Data Sources: A PubMed search was completed using the key terms foodborne illness, infectious diarrhea, food poisoning, salmonella, Shigella, Escherichia coli, Campylobacter, food safety, hemolyticuremic syndrome, oral rehydration solution, oral rehydration therapy, traveler's diarrhea, and bloody diarrhea.
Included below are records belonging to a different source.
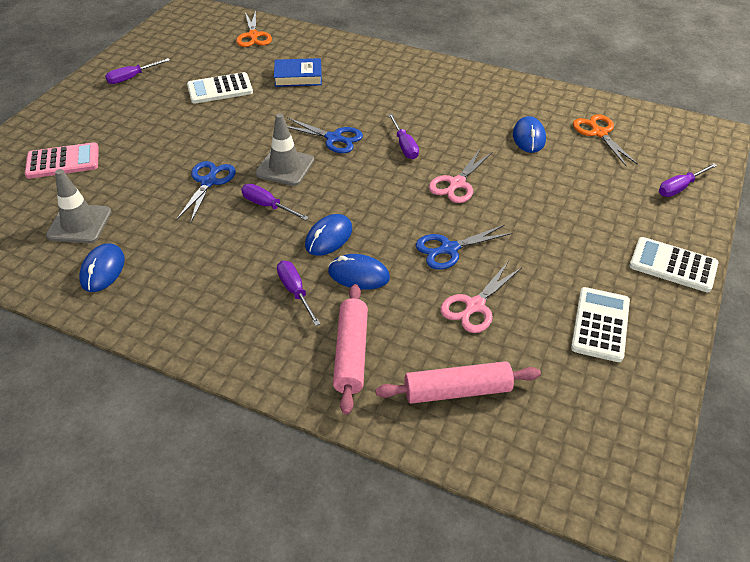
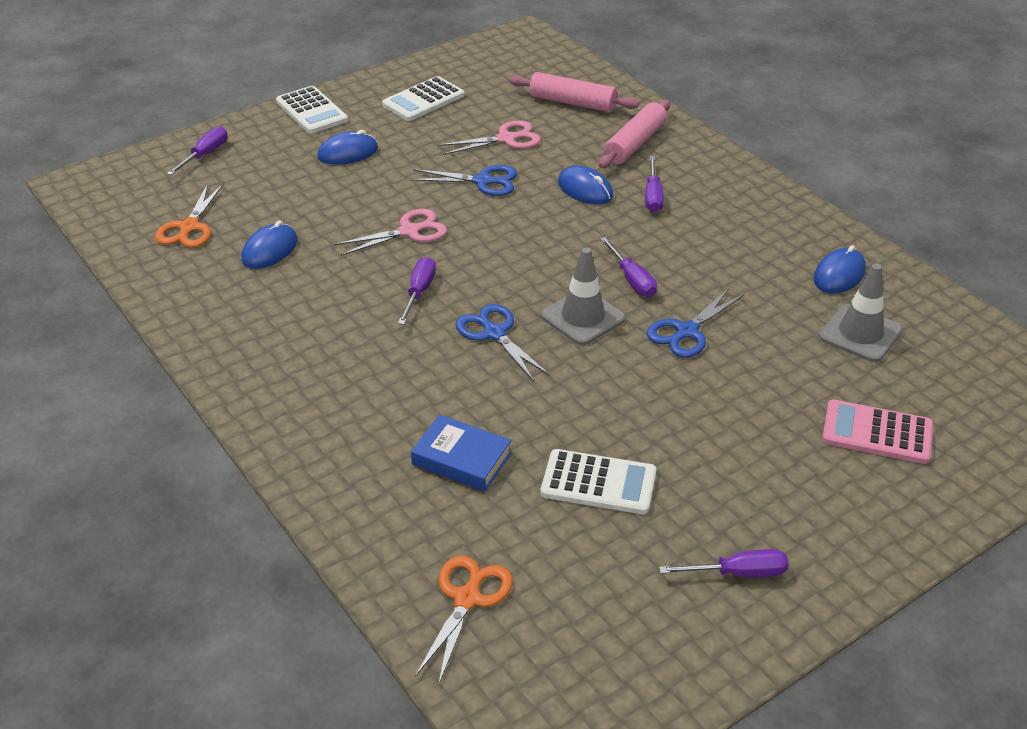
camera: 150 degrees left, 5 degrees down
(328, 237) = (589, 228): blue mouse -> blue mouse (348, 153)
(680, 188) = (205, 155): purple screwdriver -> purple screwdriver turned 60 degrees counterclockwise

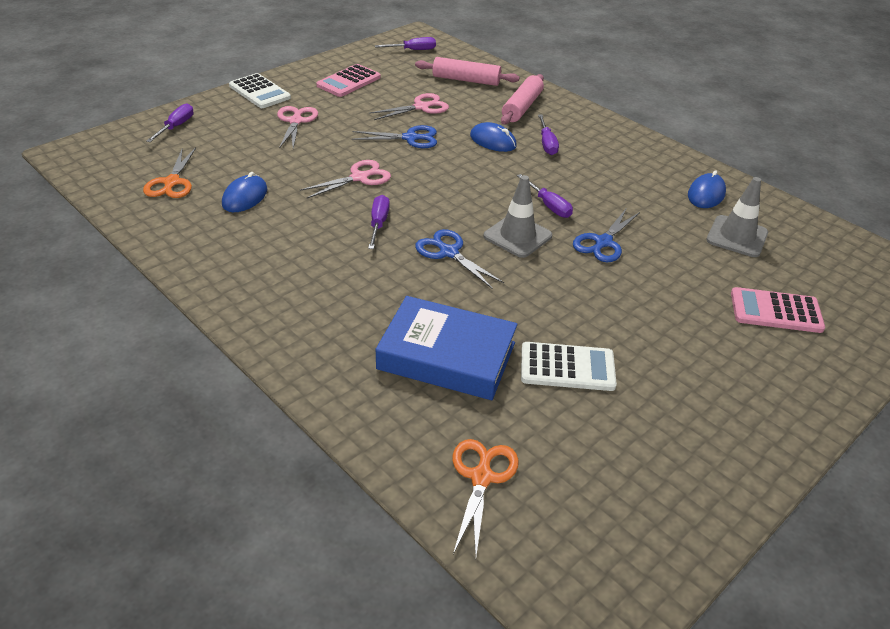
camera: 10 degrees left, 0 degrees up
(348, 153) = (296, 121): blue mouse -> pink scissors
(423, 100) = (349, 81): white calculator -> pink calculator
(461, 459) = (446, 356): blue book -> blue book, size x1.67
(738, 573) = (705, 434): purple screwdriver -> purple screwdriver (413, 50)

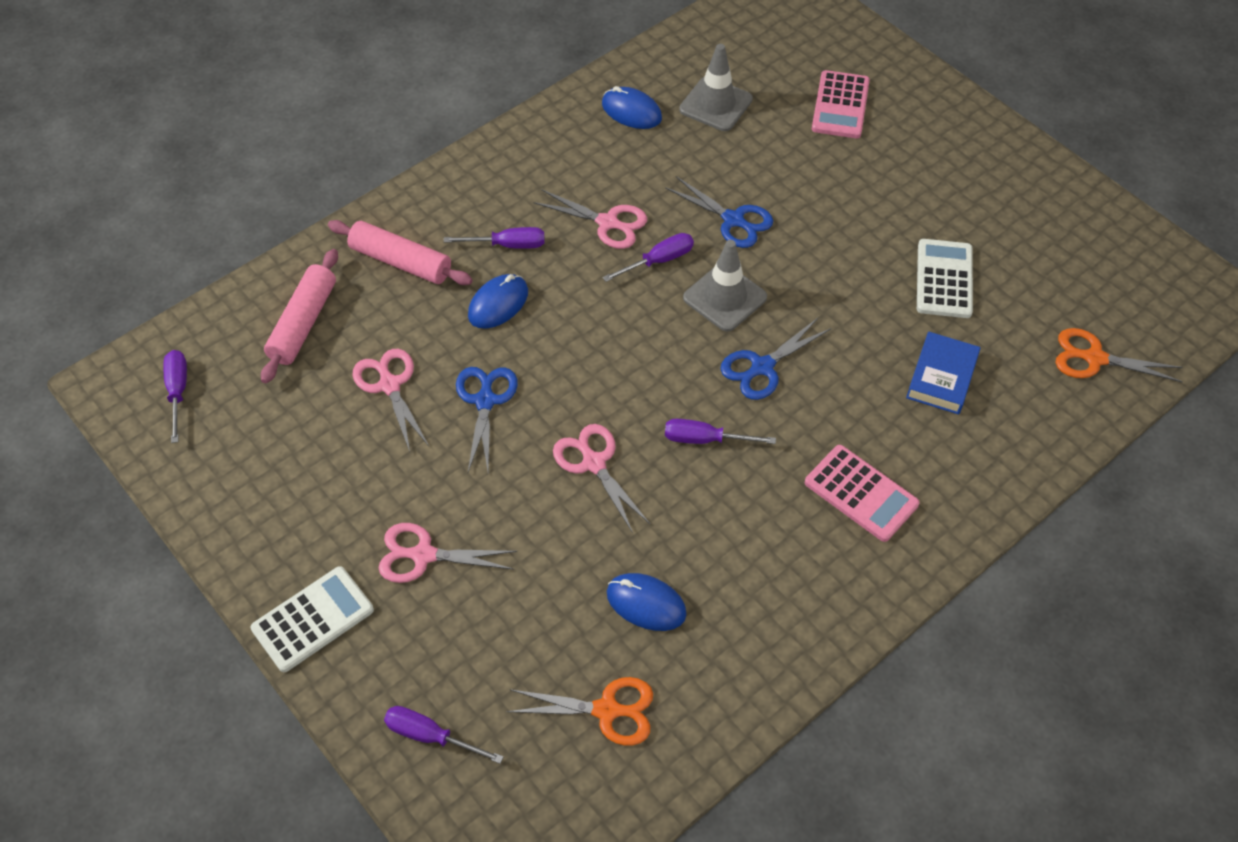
camera: 85 degrees left, 15 degrees up
(349, 81) = (289, 485): pink calculator -> pink calculator (861, 493)
(446, 356) = (941, 377): blue book -> blue book, size x0.60
(580, 183) = (607, 223): none -> pink scissors

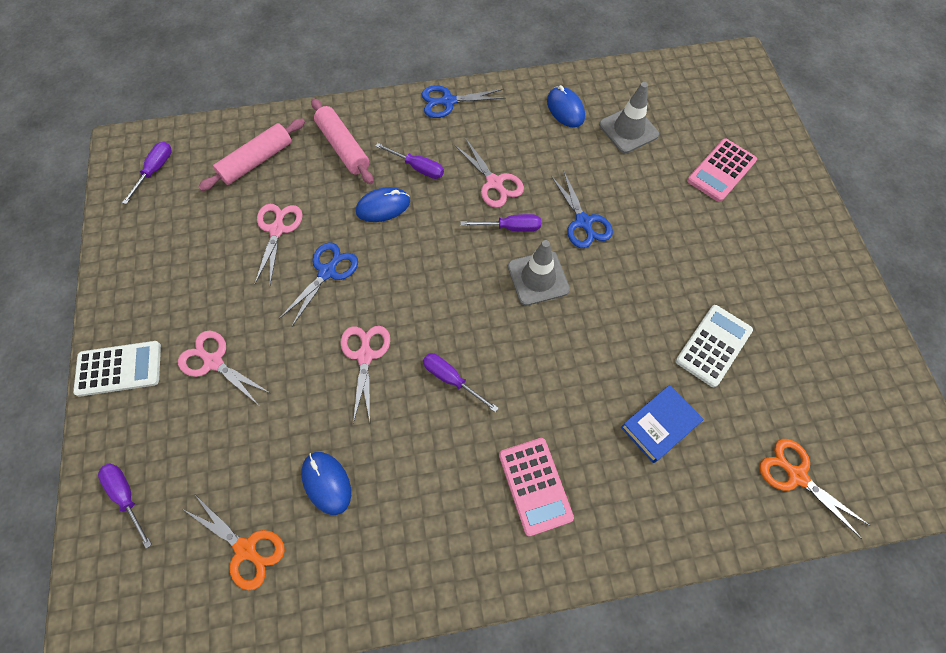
camera: 30 degrees right, 10 degrees up
(762, 367) = (529, 345): blue scissors -> blue scissors (448, 101)

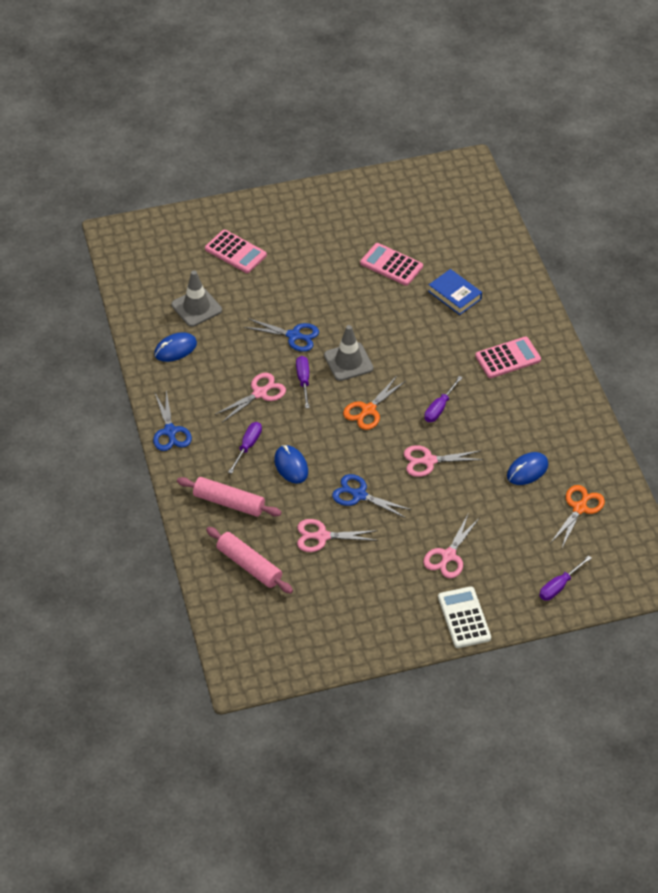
camera: 95 degrees left, 15 degrees down
(155, 170) = (266, 643): purple screwdriver -> none
(343, 147) = (229, 502): pink rolling pin -> pink rolling pin turned 60 degrees clockwise
(583, 222) = (293, 336): blue scissors -> blue scissors turned 45 degrees clockwise
(713, 345) = (391, 265): white calculator -> pink calculator
(796, 476) = (477, 231): orange scissors -> orange scissors (368, 410)

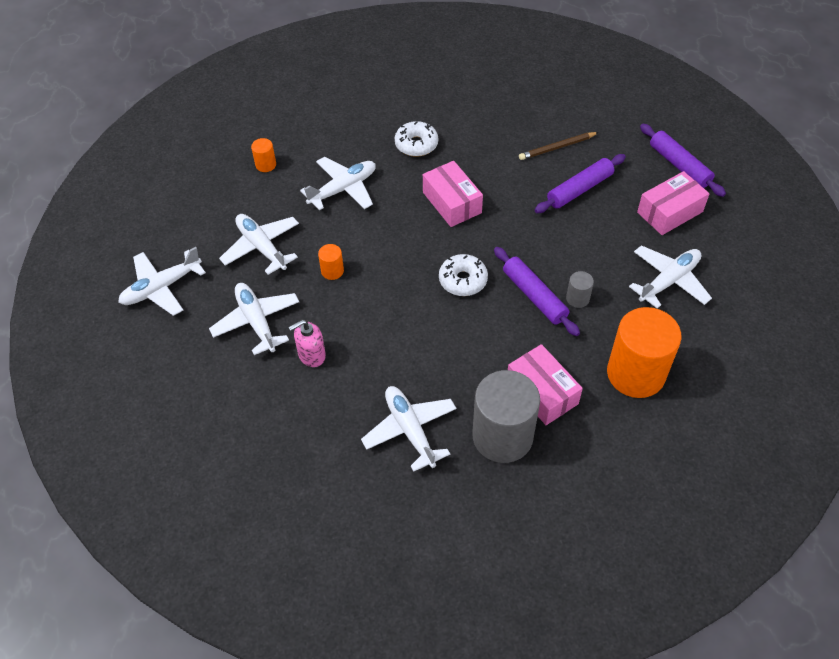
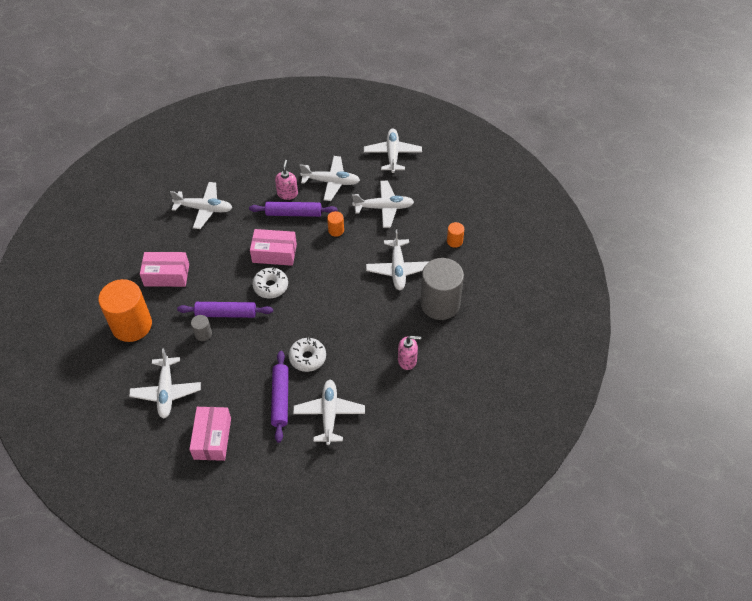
camera: 125 degrees right, 0 degrees up
(416, 144) = (405, 331): white donut -> white donut (307, 358)
(447, 127) = (407, 360): none -> pink soap dispenser
(452, 202) = (335, 318): pink box -> pink box (274, 253)
(502, 436) = (162, 243): grey cylinder -> grey cylinder (440, 304)
(557, 147) = (329, 414): brown pencil -> white plane
(679, 165) = (243, 481): purple rolling pin -> purple rolling pin (293, 213)

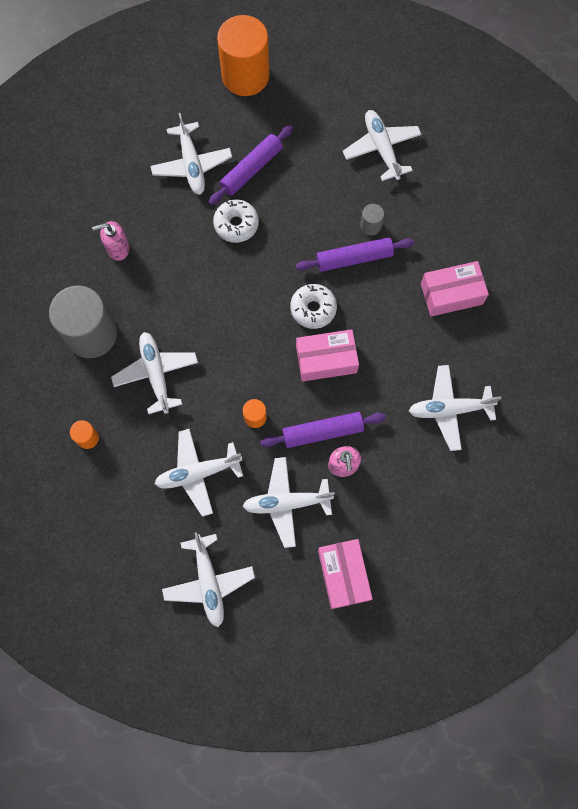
camera: 165 degrees right, 20 degrees up
(132, 325) = (460, 217): orange cylinder -> orange cylinder (245, 76)
(212, 438) = (309, 111): pink box -> pink box (343, 575)
(280, 399) = (251, 169): purple rolling pin -> purple rolling pin turned 60 degrees clockwise

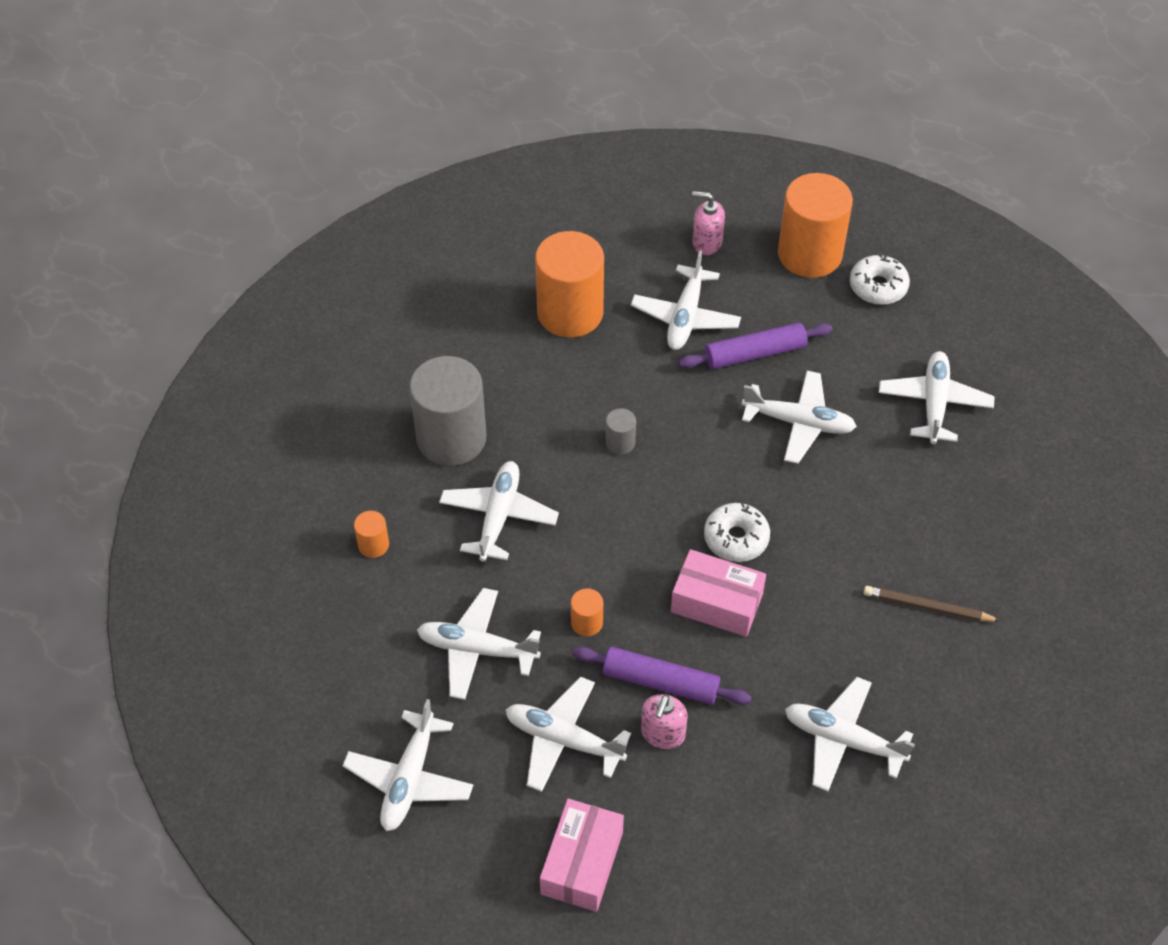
camera: 30 degrees right, 20 degrees down
(114, 200) = (570, 313): none -> orange cylinder
(117, 248) = (541, 364): pink soap dispenser -> pink soap dispenser (706, 242)
(236, 224) = (698, 403): white donut -> white donut (878, 287)
(306, 206) = (799, 423): none -> white plane
(354, 258) = (823, 507): purple rolling pin -> none
(370, 226) = (867, 481): grey cylinder -> grey cylinder (620, 442)
(451, 294) = (927, 607): pink box -> brown pencil

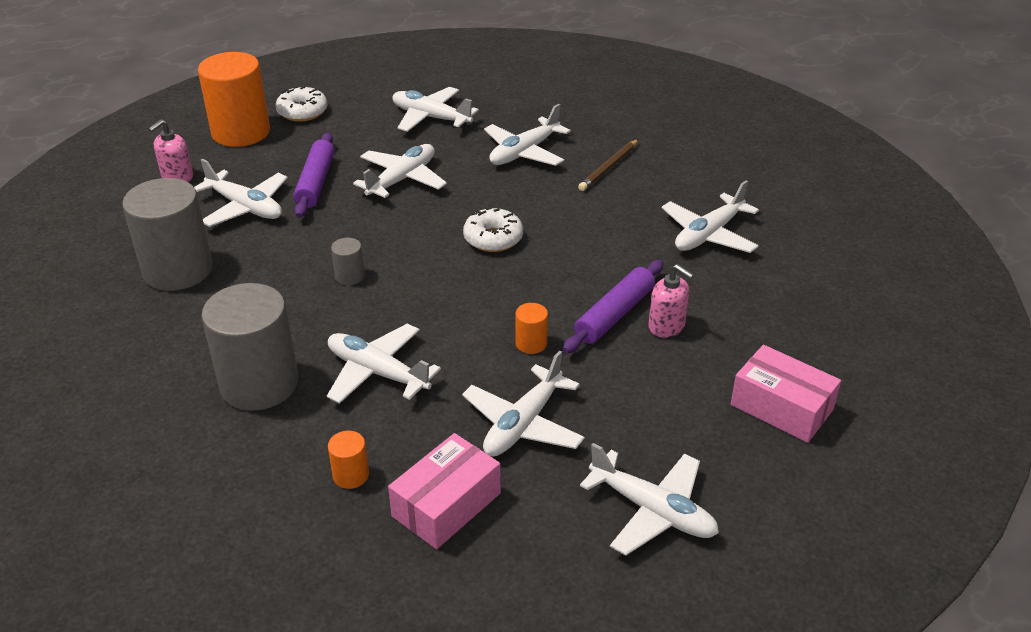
camera: 70 degrees left, 15 degrees down
(563, 740) = (649, 388): white plane -> white plane (524, 152)
(570, 313) = (178, 270): orange cylinder -> grey cylinder
(716, 603) = (551, 264): pink box -> pink box (446, 505)

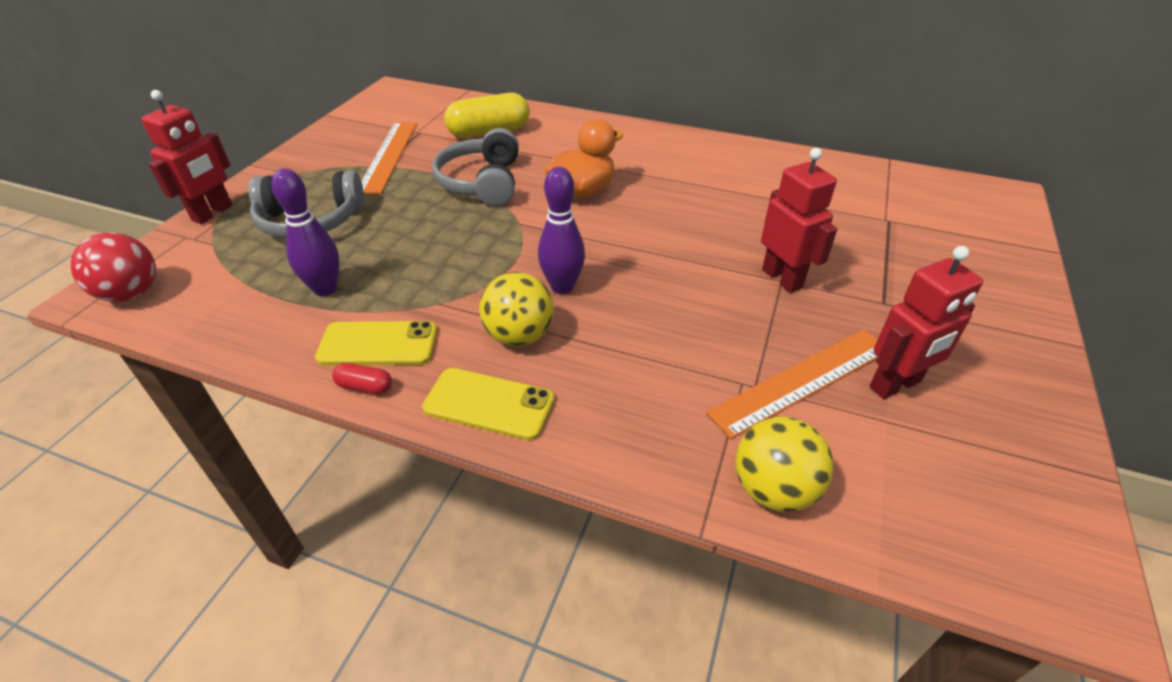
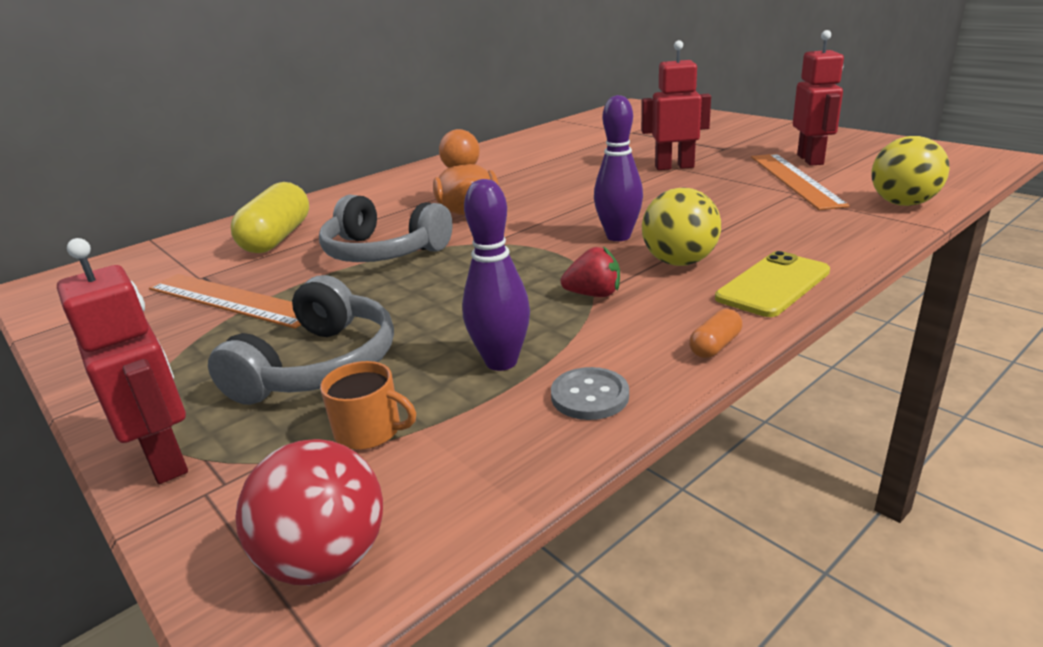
camera: 60 degrees left, 15 degrees down
(240, 266) = (370, 431): none -> orange mug
(285, 340) = (589, 396): none -> grey button
(365, 387) = (715, 346): red capsule -> orange capsule
(378, 344) = (643, 333): yellow phone -> none
(438, 303) = (594, 294): none -> red strawberry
We also searched Essential Evidence Plus, UpToDate, OVID, and the Internet, specifically focusing on information contained in the CDC and FDA websites, as well as the Cochrane library. Search date: March 2014.
The views expressed in this article are those of the authors and do not necessarily reflect the official policy of the Department of Defense, the Department of the Army, or the U.S. Army Medical Department.